Retype exactly what runs from the first line of the data to the line with "3: (350, 185, 1.17)", keeping both of those lines and skipping pictures.

[Input]
# # # # #

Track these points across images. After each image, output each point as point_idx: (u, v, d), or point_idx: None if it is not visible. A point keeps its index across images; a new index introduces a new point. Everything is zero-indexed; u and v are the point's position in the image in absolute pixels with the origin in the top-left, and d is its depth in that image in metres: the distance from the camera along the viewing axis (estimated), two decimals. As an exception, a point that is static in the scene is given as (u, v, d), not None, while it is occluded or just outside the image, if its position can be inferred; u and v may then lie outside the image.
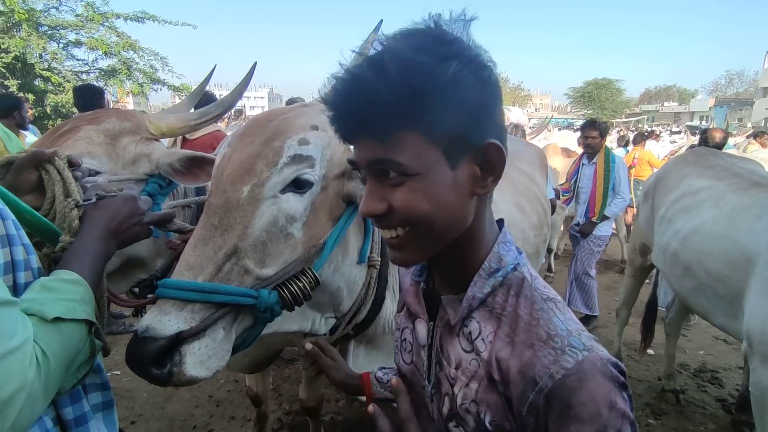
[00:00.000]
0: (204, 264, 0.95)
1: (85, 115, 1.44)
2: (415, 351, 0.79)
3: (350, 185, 1.17)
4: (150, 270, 1.54)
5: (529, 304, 0.65)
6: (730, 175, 2.62)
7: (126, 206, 0.95)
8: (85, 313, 0.77)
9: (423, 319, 0.76)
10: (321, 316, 1.32)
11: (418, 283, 0.78)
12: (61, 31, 8.93)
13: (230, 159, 1.05)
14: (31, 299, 0.73)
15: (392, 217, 0.62)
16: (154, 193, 1.41)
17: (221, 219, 0.99)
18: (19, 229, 0.79)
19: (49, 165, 0.96)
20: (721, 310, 2.30)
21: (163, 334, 0.88)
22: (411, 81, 0.56)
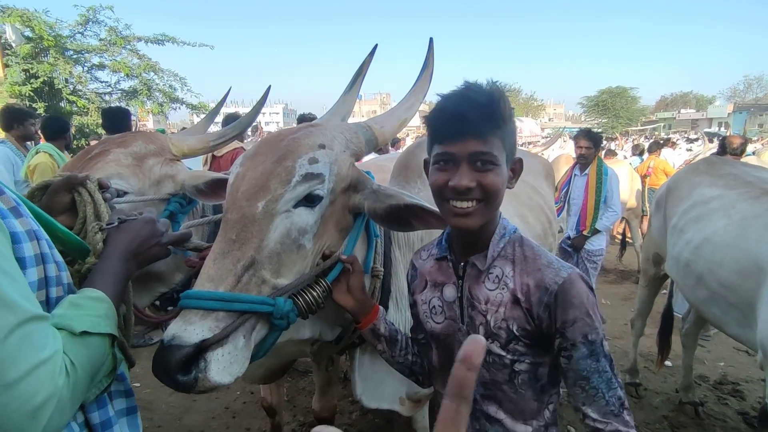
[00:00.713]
0: (224, 275, 1.01)
1: (114, 138, 1.55)
2: (446, 308, 1.09)
3: (356, 198, 1.24)
4: (170, 284, 1.62)
5: (529, 249, 1.03)
6: (741, 183, 2.60)
7: (145, 229, 1.02)
8: (109, 327, 0.84)
9: (450, 282, 1.08)
10: (328, 324, 1.38)
11: (444, 259, 1.10)
12: (86, 54, 9.34)
13: (244, 177, 1.12)
14: (61, 314, 0.80)
15: (474, 191, 0.94)
16: (176, 212, 1.50)
17: (239, 233, 1.05)
18: (52, 248, 0.86)
19: (81, 188, 1.06)
20: (735, 320, 2.28)
21: (189, 342, 0.93)
22: (502, 105, 0.95)
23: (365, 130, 1.32)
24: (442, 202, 0.99)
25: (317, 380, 2.37)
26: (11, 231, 0.75)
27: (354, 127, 1.32)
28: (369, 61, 1.51)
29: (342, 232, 1.23)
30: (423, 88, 1.44)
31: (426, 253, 1.19)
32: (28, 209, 0.85)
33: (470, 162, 0.94)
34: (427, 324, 1.12)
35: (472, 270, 1.04)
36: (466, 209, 0.95)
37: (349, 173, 1.22)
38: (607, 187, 3.98)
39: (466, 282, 1.05)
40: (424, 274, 1.16)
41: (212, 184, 1.51)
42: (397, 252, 1.54)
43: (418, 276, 1.17)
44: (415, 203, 1.17)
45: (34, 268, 0.79)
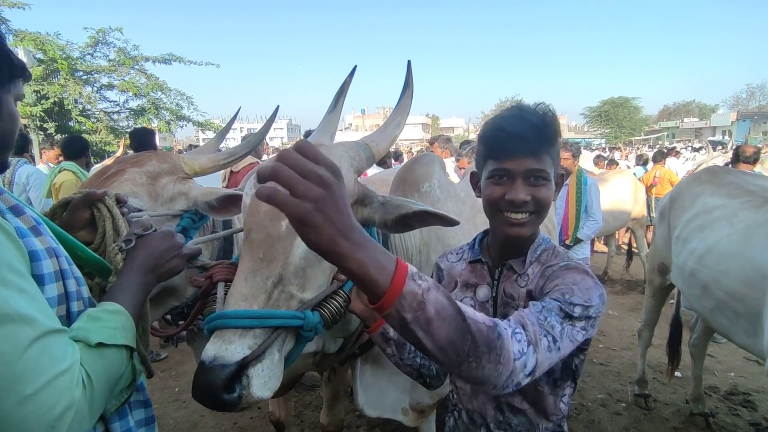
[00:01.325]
0: (256, 293, 1.06)
1: (129, 157, 1.61)
2: (478, 308, 1.13)
3: (365, 211, 1.30)
4: (181, 298, 1.65)
5: (559, 256, 1.11)
6: (743, 192, 2.62)
7: (164, 242, 1.06)
8: (126, 339, 0.87)
9: (484, 283, 1.16)
10: (331, 336, 1.41)
11: (478, 262, 1.19)
12: (95, 75, 9.55)
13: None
14: (78, 328, 0.83)
15: (529, 204, 1.03)
16: (188, 227, 1.55)
17: (266, 252, 1.10)
18: (71, 264, 0.90)
19: (100, 204, 1.10)
20: (742, 329, 2.28)
21: (231, 361, 0.96)
22: (554, 126, 1.06)
23: (365, 148, 1.38)
24: (496, 213, 1.08)
25: (325, 394, 2.38)
26: (30, 249, 0.78)
27: (355, 145, 1.38)
28: (349, 81, 1.60)
29: None
30: (406, 106, 1.52)
31: (455, 256, 1.27)
32: (49, 229, 0.89)
33: (525, 177, 1.03)
34: None
35: (509, 272, 1.13)
36: (521, 220, 1.05)
37: (356, 189, 1.28)
38: (587, 197, 4.05)
39: (501, 283, 1.14)
40: (453, 276, 1.23)
41: (224, 200, 1.56)
42: None
43: (446, 277, 1.25)
44: (423, 209, 1.25)
45: (53, 284, 0.82)
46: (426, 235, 1.67)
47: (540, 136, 1.02)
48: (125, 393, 0.90)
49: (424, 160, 1.82)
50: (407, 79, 1.52)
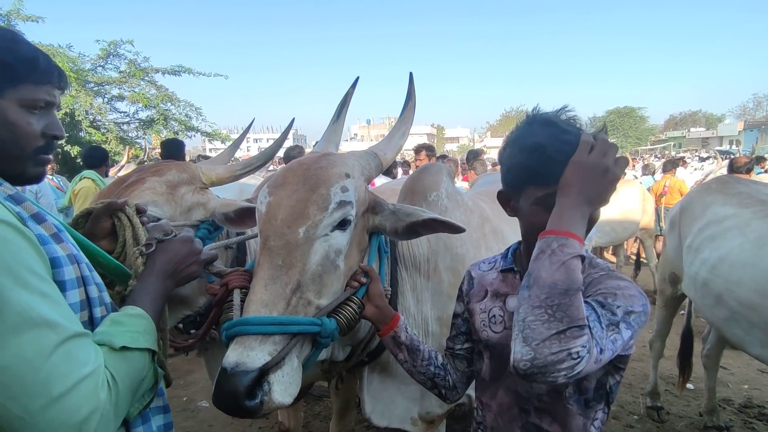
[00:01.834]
0: (276, 300, 1.07)
1: (149, 167, 1.64)
2: (508, 319, 1.11)
3: (376, 219, 1.34)
4: (193, 307, 1.66)
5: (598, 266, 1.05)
6: (754, 202, 2.61)
7: (183, 248, 1.08)
8: (148, 342, 0.89)
9: (514, 293, 1.11)
10: (340, 344, 1.42)
11: (510, 271, 1.16)
12: (106, 86, 9.70)
13: (280, 206, 1.18)
14: (102, 332, 0.84)
15: None
16: (204, 238, 1.57)
17: (284, 258, 1.12)
18: (92, 271, 0.92)
19: (120, 213, 1.12)
20: (757, 340, 2.25)
21: (253, 367, 0.97)
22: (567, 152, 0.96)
23: (373, 157, 1.41)
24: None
25: (335, 404, 2.37)
26: (52, 256, 0.80)
27: (365, 154, 1.41)
28: (351, 92, 1.64)
29: (361, 252, 1.32)
30: (410, 117, 1.56)
31: (487, 265, 1.25)
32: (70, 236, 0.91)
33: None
34: (484, 333, 1.16)
35: None
36: None
37: (366, 197, 1.32)
38: None
39: None
40: (484, 284, 1.21)
41: (241, 212, 1.58)
42: (404, 272, 1.60)
43: (477, 285, 1.23)
44: (432, 217, 1.28)
45: (75, 290, 0.84)
46: (434, 244, 1.68)
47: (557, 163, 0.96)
48: (147, 396, 0.91)
49: (432, 169, 1.84)
50: (410, 91, 1.56)
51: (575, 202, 0.89)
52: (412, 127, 1.60)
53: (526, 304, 0.83)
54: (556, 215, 0.90)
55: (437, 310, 1.65)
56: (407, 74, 1.58)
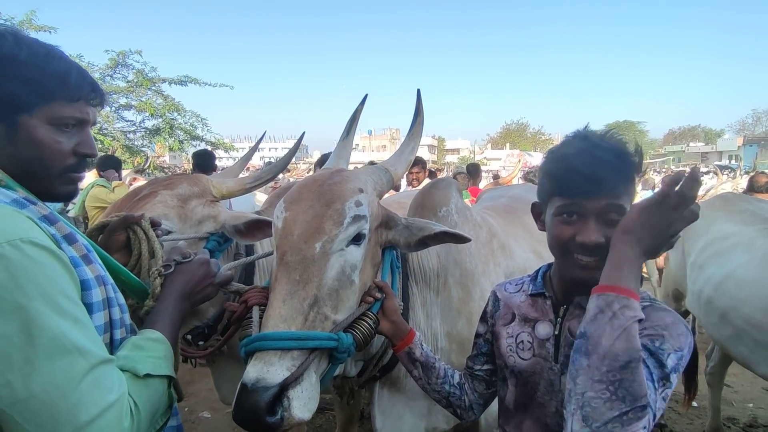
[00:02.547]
0: (294, 315, 1.08)
1: (161, 180, 1.66)
2: (537, 346, 1.07)
3: (389, 234, 1.36)
4: (203, 318, 1.67)
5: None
6: (759, 220, 2.62)
7: (200, 270, 1.09)
8: (168, 369, 0.89)
9: (545, 320, 1.07)
10: (352, 359, 1.43)
11: (541, 296, 1.10)
12: (114, 96, 9.78)
13: (296, 221, 1.19)
14: (125, 356, 0.84)
15: (603, 248, 0.89)
16: (214, 250, 1.58)
17: (302, 273, 1.12)
18: (116, 291, 0.92)
19: (136, 226, 1.14)
20: (763, 359, 2.24)
21: (273, 383, 0.98)
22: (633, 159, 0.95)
23: (385, 172, 1.43)
24: (566, 255, 0.98)
25: (339, 417, 2.36)
26: (82, 279, 0.81)
27: (377, 170, 1.43)
28: (361, 109, 1.67)
29: (375, 266, 1.34)
30: (418, 132, 1.59)
31: (514, 287, 1.20)
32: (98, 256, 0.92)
33: (599, 217, 0.93)
34: (510, 358, 1.11)
35: (575, 310, 1.03)
36: (593, 263, 0.93)
37: (380, 212, 1.33)
38: None
39: (566, 321, 1.04)
40: (511, 307, 1.16)
41: (251, 224, 1.60)
42: (414, 287, 1.61)
43: (503, 308, 1.18)
44: (444, 230, 1.31)
45: (101, 312, 0.84)
46: (444, 259, 1.69)
47: (619, 175, 0.93)
48: (162, 419, 0.91)
49: (442, 184, 1.86)
50: (418, 107, 1.58)
51: (636, 253, 0.82)
52: None
53: (585, 375, 0.76)
54: (614, 267, 0.82)
55: (447, 325, 1.66)
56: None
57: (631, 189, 0.96)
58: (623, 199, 0.94)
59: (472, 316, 1.65)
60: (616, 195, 0.93)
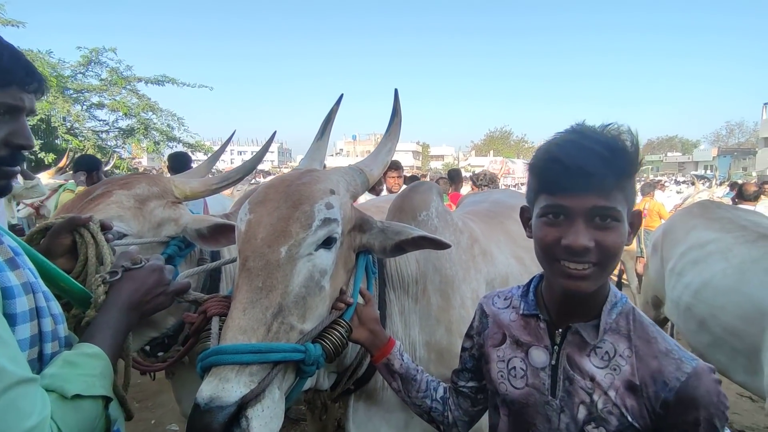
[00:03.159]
0: (255, 326, 0.98)
1: (117, 179, 1.54)
2: (531, 375, 0.96)
3: (363, 237, 1.28)
4: (161, 329, 1.56)
5: (644, 326, 0.90)
6: (736, 227, 2.64)
7: (151, 278, 0.99)
8: (104, 389, 0.79)
9: (539, 345, 0.95)
10: (325, 371, 1.34)
11: (534, 317, 0.98)
12: (86, 94, 9.50)
13: (260, 224, 1.11)
14: (53, 374, 0.75)
15: (591, 253, 0.82)
16: (174, 255, 1.47)
17: (265, 280, 1.03)
18: (49, 300, 0.82)
19: (83, 229, 1.03)
20: (741, 367, 2.24)
21: (229, 401, 0.89)
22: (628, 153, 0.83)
23: (359, 173, 1.37)
24: (552, 262, 0.87)
25: (311, 429, 2.26)
26: (4, 286, 0.72)
27: (350, 171, 1.36)
28: (336, 109, 1.62)
29: (348, 271, 1.27)
30: (396, 133, 1.54)
31: (503, 302, 1.08)
32: (28, 258, 0.82)
33: (588, 218, 0.82)
34: (501, 386, 1.00)
35: (574, 338, 0.91)
36: (581, 272, 0.83)
37: (353, 215, 1.27)
38: None
39: (564, 350, 0.92)
40: (501, 326, 1.04)
41: (214, 229, 1.49)
42: (392, 294, 1.54)
43: (492, 325, 1.06)
44: (422, 235, 1.24)
45: (27, 324, 0.75)
46: (423, 265, 1.63)
47: (608, 168, 0.81)
48: None
49: (422, 188, 1.80)
50: (395, 107, 1.53)
51: None
52: (397, 144, 1.58)
53: None
54: None
55: (425, 334, 1.59)
56: (393, 90, 1.56)
57: (627, 190, 0.84)
58: (616, 201, 0.82)
59: (452, 325, 1.59)
60: (605, 193, 0.81)
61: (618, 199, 0.82)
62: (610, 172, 0.81)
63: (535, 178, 0.91)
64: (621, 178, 0.82)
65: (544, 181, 0.88)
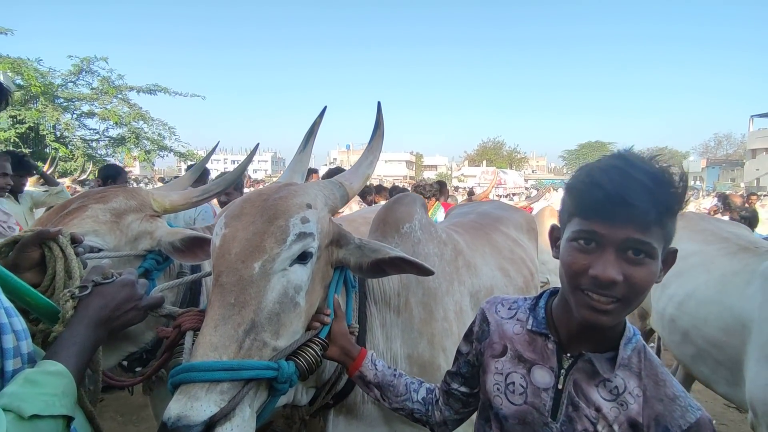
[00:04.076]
0: (227, 343, 0.97)
1: (94, 192, 1.52)
2: (531, 393, 0.93)
3: (340, 253, 1.27)
4: (139, 343, 1.53)
5: (654, 366, 0.89)
6: (718, 239, 2.67)
7: (122, 293, 0.97)
8: (65, 408, 0.77)
9: (545, 366, 0.93)
10: (303, 386, 1.33)
11: (542, 336, 0.95)
12: (76, 102, 9.48)
13: (235, 239, 1.10)
14: (11, 393, 0.73)
15: (618, 287, 0.79)
16: (151, 269, 1.45)
17: (237, 296, 1.02)
18: (12, 316, 0.80)
19: (52, 243, 1.02)
20: (723, 378, 2.25)
21: (197, 421, 0.87)
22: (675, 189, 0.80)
23: (339, 187, 1.36)
24: (575, 290, 0.83)
25: None
26: None
27: (329, 184, 1.36)
28: (319, 121, 1.61)
29: (325, 287, 1.25)
30: (378, 146, 1.53)
31: (507, 311, 1.04)
32: None
33: (620, 250, 0.79)
34: (497, 399, 0.98)
35: (585, 366, 0.89)
36: (604, 306, 0.80)
37: (331, 229, 1.25)
38: None
39: (571, 375, 0.90)
40: (503, 337, 1.01)
41: (189, 242, 1.47)
42: (373, 307, 1.53)
43: (493, 335, 1.03)
44: (399, 256, 1.21)
45: None
46: (405, 277, 1.62)
47: (651, 201, 0.77)
48: None
49: (405, 200, 1.80)
50: (378, 120, 1.53)
51: None
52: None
53: None
54: None
55: (407, 347, 1.58)
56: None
57: (668, 227, 0.81)
58: (653, 236, 0.78)
59: (434, 338, 1.58)
60: (644, 227, 0.77)
61: (656, 235, 0.79)
62: (652, 206, 0.77)
63: (571, 200, 0.87)
64: (663, 214, 0.78)
65: (581, 204, 0.84)
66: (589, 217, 0.81)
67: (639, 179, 0.78)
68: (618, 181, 0.79)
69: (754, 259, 2.32)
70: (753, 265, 2.27)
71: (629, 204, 0.77)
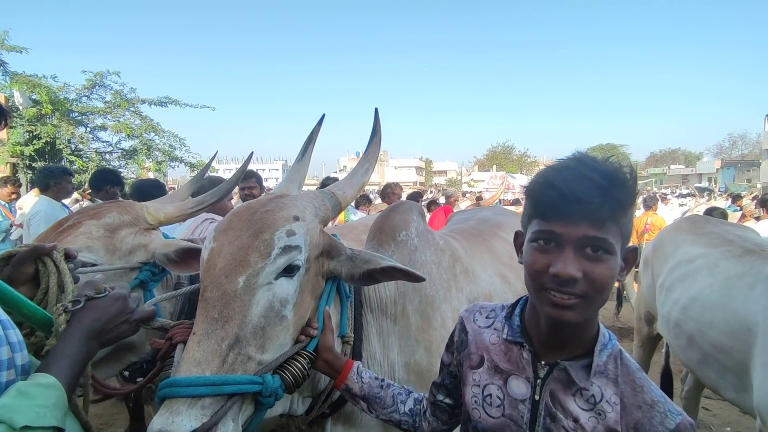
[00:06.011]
0: (210, 358, 0.98)
1: (88, 209, 1.56)
2: (508, 405, 0.93)
3: (331, 264, 1.27)
4: (140, 353, 1.57)
5: (631, 372, 0.88)
6: (723, 242, 2.63)
7: (114, 306, 1.00)
8: (55, 419, 0.80)
9: (520, 376, 0.92)
10: (299, 396, 1.33)
11: (517, 345, 0.94)
12: (90, 116, 9.71)
13: (220, 253, 1.10)
14: (3, 405, 0.75)
15: (579, 284, 0.80)
16: (147, 280, 1.49)
17: (221, 311, 1.03)
18: (8, 329, 0.83)
19: (46, 258, 1.05)
20: (731, 384, 2.21)
21: None
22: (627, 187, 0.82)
23: (330, 197, 1.36)
24: (539, 290, 0.85)
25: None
26: None
27: (320, 194, 1.36)
28: (317, 129, 1.62)
29: (316, 298, 1.25)
30: (374, 153, 1.52)
31: (485, 319, 1.04)
32: None
33: (578, 247, 0.81)
34: (475, 412, 0.97)
35: (561, 375, 0.89)
36: (566, 301, 0.81)
37: (321, 240, 1.25)
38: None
39: (547, 385, 0.90)
40: (480, 347, 1.00)
41: (183, 253, 1.50)
42: (369, 315, 1.53)
43: (471, 345, 1.02)
44: (391, 265, 1.21)
45: None
46: (402, 285, 1.62)
47: (604, 198, 0.79)
48: None
49: (402, 208, 1.80)
50: (375, 127, 1.53)
51: None
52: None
53: None
54: None
55: (404, 355, 1.57)
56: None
57: (622, 223, 0.82)
58: (609, 233, 0.80)
59: (432, 345, 1.57)
60: (598, 223, 0.79)
61: (611, 231, 0.81)
62: (605, 202, 0.79)
63: (530, 202, 0.89)
64: (616, 210, 0.81)
65: (538, 205, 0.86)
66: (546, 217, 0.84)
67: (592, 177, 0.81)
68: (571, 180, 0.81)
69: (760, 261, 2.27)
70: (758, 267, 2.23)
71: (583, 201, 0.79)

# # # # #

[Exercise response]
Track these points across images. After each image, output each point as point_idx: (u, v, d), or point_idx: None if it is not visible. A point keeps its index across images; a new index introduces a new point. Everything is zero-indexed; u and v are the point's position in the image in absolute pixels with the origin in the top-left, and d is its depth in that image in metres: the distance from the camera along the viewing axis (estimated), two decimals. As an exception, a point that is static in the scene is given as (u, v, d), not None, while it is occluded or just outside the image, if its position can be inferred; u and v may then lie outside the image.
[00:00.000]
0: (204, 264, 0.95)
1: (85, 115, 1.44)
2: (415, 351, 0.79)
3: (350, 185, 1.17)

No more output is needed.